● **What is needed**
When you reach the records below, output each one exactly.

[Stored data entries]
■ ■ ■

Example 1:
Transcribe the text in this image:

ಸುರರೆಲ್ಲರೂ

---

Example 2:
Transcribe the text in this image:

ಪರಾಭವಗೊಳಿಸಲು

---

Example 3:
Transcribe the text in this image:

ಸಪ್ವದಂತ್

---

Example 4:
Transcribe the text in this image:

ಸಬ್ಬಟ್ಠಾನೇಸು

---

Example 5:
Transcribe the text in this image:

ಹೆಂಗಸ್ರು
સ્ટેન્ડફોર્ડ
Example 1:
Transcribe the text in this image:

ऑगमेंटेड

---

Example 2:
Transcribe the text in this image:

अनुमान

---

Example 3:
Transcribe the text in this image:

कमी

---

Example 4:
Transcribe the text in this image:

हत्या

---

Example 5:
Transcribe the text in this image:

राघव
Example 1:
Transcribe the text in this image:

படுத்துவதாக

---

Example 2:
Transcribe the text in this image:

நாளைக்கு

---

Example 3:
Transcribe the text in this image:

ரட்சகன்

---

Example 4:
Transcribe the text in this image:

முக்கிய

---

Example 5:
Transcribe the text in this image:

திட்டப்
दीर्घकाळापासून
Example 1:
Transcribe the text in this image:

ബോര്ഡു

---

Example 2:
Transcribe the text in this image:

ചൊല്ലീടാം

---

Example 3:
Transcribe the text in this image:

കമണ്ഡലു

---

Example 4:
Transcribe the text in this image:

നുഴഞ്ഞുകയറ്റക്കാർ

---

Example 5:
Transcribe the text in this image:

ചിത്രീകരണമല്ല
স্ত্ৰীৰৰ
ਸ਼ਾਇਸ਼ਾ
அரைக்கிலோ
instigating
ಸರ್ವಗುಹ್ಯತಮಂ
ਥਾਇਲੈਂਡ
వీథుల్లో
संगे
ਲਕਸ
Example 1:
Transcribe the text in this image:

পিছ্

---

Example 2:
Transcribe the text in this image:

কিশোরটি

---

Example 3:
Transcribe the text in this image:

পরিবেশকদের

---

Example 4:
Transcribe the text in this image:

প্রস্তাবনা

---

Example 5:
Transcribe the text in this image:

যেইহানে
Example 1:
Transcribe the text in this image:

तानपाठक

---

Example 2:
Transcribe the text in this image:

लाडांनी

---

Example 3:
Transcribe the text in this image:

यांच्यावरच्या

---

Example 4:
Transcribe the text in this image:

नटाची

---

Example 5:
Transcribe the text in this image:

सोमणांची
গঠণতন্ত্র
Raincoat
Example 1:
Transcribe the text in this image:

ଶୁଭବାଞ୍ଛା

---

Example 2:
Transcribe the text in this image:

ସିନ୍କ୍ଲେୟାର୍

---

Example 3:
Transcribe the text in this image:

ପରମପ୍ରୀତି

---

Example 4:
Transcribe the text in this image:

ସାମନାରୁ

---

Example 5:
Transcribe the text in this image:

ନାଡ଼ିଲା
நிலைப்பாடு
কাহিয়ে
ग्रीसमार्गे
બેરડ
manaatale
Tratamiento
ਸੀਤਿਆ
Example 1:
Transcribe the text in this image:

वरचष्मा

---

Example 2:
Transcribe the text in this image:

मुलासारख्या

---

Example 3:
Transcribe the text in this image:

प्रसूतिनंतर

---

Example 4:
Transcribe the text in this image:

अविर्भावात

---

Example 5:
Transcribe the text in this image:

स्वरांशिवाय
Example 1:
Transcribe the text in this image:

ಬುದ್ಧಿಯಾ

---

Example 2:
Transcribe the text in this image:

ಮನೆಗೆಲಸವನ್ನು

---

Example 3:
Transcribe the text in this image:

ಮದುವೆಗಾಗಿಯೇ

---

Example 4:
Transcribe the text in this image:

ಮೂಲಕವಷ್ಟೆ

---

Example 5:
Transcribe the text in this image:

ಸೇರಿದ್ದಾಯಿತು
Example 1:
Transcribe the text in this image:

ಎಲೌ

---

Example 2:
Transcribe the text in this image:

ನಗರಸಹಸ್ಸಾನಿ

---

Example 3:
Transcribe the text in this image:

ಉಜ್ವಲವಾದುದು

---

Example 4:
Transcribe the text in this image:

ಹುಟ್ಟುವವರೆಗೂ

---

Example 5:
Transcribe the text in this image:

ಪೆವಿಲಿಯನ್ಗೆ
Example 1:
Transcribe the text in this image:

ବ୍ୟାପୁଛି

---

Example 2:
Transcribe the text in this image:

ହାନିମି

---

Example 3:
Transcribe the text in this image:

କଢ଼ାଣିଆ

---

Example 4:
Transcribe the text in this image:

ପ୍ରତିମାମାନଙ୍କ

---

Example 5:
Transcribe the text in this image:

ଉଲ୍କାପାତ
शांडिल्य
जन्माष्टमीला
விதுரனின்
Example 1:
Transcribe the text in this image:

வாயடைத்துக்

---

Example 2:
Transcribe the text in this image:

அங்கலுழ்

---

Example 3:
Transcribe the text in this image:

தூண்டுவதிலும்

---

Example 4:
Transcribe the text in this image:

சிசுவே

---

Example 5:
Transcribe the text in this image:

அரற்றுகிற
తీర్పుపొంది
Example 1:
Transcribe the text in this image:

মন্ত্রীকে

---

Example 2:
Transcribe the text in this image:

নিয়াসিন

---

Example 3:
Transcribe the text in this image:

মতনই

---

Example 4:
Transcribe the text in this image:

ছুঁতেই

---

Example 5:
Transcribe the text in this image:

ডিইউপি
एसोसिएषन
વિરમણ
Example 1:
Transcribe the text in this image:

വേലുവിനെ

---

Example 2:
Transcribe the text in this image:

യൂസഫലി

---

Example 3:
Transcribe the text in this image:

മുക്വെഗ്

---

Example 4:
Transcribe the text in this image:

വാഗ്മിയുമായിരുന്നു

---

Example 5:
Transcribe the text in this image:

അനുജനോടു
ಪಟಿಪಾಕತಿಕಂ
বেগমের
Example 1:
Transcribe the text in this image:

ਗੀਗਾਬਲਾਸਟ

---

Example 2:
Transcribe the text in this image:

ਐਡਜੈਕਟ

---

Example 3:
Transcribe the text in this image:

■ ■ ■

● **Task response**
Example 1:
Transcribe the text in this image:

ಸುರರೆಲ್ಲರೂ

---

Example 2:
Transcribe the text in this image:

ಪರಾಭವಗೊಳಿಸಲು

---

Example 3:
Transcribe the text in this image:

ಸಪ್ವದಂತ್

---

Example 4:
Transcribe the text in this image:

ಸಬ್ಬಟ್ಠಾನೇಸು

---

Example 5:
Transcribe the text in this image:

ಹೆಂಗಸ್ರು
સ્ટેન્ડફોર્ડ
Example 1:
Transcribe the text in this image:

ऑगमेंटेड

---

Example 2:
Transcribe the text in this image:

अनुमान

---

Example 3:
Transcribe the text in this image:

कमी

---

Example 4:
Transcribe the text in this image:

हत्या

---

Example 5:
Transcribe the text in this image:

राघव
Example 1:
Transcribe the text in this image:

படுத்துவதாக

---

Example 2:
Transcribe the text in this image:

நாளைக்கு

---

Example 3:
Transcribe the text in this image:

ரட்சகன்

---

Example 4:
Transcribe the text in this image:

முக்கிய

---

Example 5:
Transcribe the text in this image:

திட்டப்
दीर्घकाळापासून
Example 1:
Transcribe the text in this image:

ബോര്ഡു

---

Example 2:
Transcribe the text in this image:

ചൊല്ലീടാം

---

Example 3:
Transcribe the text in this image:

കമണ്ഡലു

---

Example 4:
Transcribe the text in this image:

നുഴഞ്ഞുകയറ്റക്കാർ

---

Example 5:
Transcribe the text in this image:

ചിത്രീകരണമല്ല
স্ত্ৰীৰৰ
ਸ਼ਾਇਸ਼ਾ
அரைக்கிலோ
instigating
ಸರ್ವಗುಹ್ಯತಮಂ
ਥਾਇਲੈਂਡ
వీథుల్లో
संगे
ਲਕਸ
Example 1:
Transcribe the text in this image:

পিছ্

---

Example 2:
Transcribe the text in this image:

কিশোরটি

---

Example 3:
Transcribe the text in this image:

পরিবেশকদের

---

Example 4:
Transcribe the text in this image:

প্রস্তাবনা

---

Example 5:
Transcribe the text in this image:

যেইহানে
Example 1:
Transcribe the text in this image:

तानपाठक

---

Example 2:
Transcribe the text in this image:

लाडांनी

---

Example 3:
Transcribe the text in this image:

यांच्यावरच्या

---

Example 4:
Transcribe the text in this image:

नटाची

---

Example 5:
Transcribe the text in this image:

सोमणांची
গঠণতন্ত্র
Raincoat
Example 1:
Transcribe the text in this image:

ଶୁଭବାଞ୍ଛା

---

Example 2:
Transcribe the text in this image:

ସିନ୍କ୍ଲେୟାର୍

---

Example 3:
Transcribe the text in this image:

ପରମପ୍ରୀତି

---

Example 4:
Transcribe the text in this image:

ସାମନାରୁ

---

Example 5:
Transcribe the text in this image:

ନାଡ଼ିଲା
நிலைப்பாடு
কাহিয়ে
ग्रीसमार्गे
બેરડ
manaatale
Tratamiento
ਸੀਤਿਆ
Example 1:
Transcribe the text in this image:

वरचष्मा

---

Example 2:
Transcribe the text in this image:

मुलासारख्या

---

Example 3:
Transcribe the text in this image:

प्रसूतिनंतर

---

Example 4:
Transcribe the text in this image:

अविर्भावात

---

Example 5:
Transcribe the text in this image:

स्वरांशिवाय
Example 1:
Transcribe the text in this image:

ಬುದ್ಧಿಯಾ

---

Example 2:
Transcribe the text in this image:

ಮನೆಗೆಲಸವನ್ನು

---

Example 3:
Transcribe the text in this image:

ಮದುವೆಗಾಗಿಯೇ

---

Example 4:
Transcribe the text in this image:

ಮೂಲಕವಷ್ಟೆ

---

Example 5:
Transcribe the text in this image:

ಸೇರಿದ್ದಾಯಿತು
Example 1:
Transcribe the text in this image:

ಎಲೌ

---

Example 2:
Transcribe the text in this image:

ನಗರಸಹಸ್ಸಾನಿ

---

Example 3:
Transcribe the text in this image:

ಉಜ್ವಲವಾದುದು

---

Example 4:
Transcribe the text in this image:

ಹುಟ್ಟುವವರೆಗೂ

---

Example 5:
Transcribe the text in this image:

ಪೆವಿಲಿಯನ್ಗೆ
Example 1:
Transcribe the text in this image:

ବ୍ୟାପୁଛି

---

Example 2:
Transcribe the text in this image:

ହାନିମି

---

Example 3:
Transcribe the text in this image:

କଢ଼ାଣିଆ

---

Example 4:
Transcribe the text in this image:

ପ୍ରତିମାମାନଙ୍କ

---

Example 5:
Transcribe the text in this image:

ଉଲ୍କାପାତ
शांडिल्य
जन्माष्टमीला
விதுரனின்
Example 1:
Transcribe the text in this image:

வாயடைத்துக்

---

Example 2:
Transcribe the text in this image:

அங்கலுழ்

---

Example 3:
Transcribe the text in this image:

தூண்டுவதிலும்

---

Example 4:
Transcribe the text in this image:

சிசுவே

---

Example 5:
Transcribe the text in this image:

அரற்றுகிற
తీర్పుపొంది
Example 1:
Transcribe the text in this image:

মন্ত্রীকে

---

Example 2:
Transcribe the text in this image:

নিয়াসিন

---

Example 3:
Transcribe the text in this image:

মতনই

---

Example 4:
Transcribe the text in this image:

ছুঁতেই

---

Example 5:
Transcribe the text in this image:

ডিইউপি
एसोसिएषन
વિરમણ
Example 1:
Transcribe the text in this image:

വേലുവിനെ

---

Example 2:
Transcribe the text in this image:

യൂസഫലി

---

Example 3:
Transcribe the text in this image:

മുക്വെഗ്

---

Example 4:
Transcribe the text in this image:

വാഗ്മിയുമായിരുന്നു

---

Example 5:
Transcribe the text in this image:

അനുജനോടു
ಪಟಿಪಾಕತಿಕಂ
বেগমের
Example 1:
Transcribe the text in this image:

ਗੀਗਾਬਲਾਸਟ

---

Example 2:
Transcribe the text in this image:

ਐਡਜੈਕਟ

---

Example 3:
Transcribe the text in this image:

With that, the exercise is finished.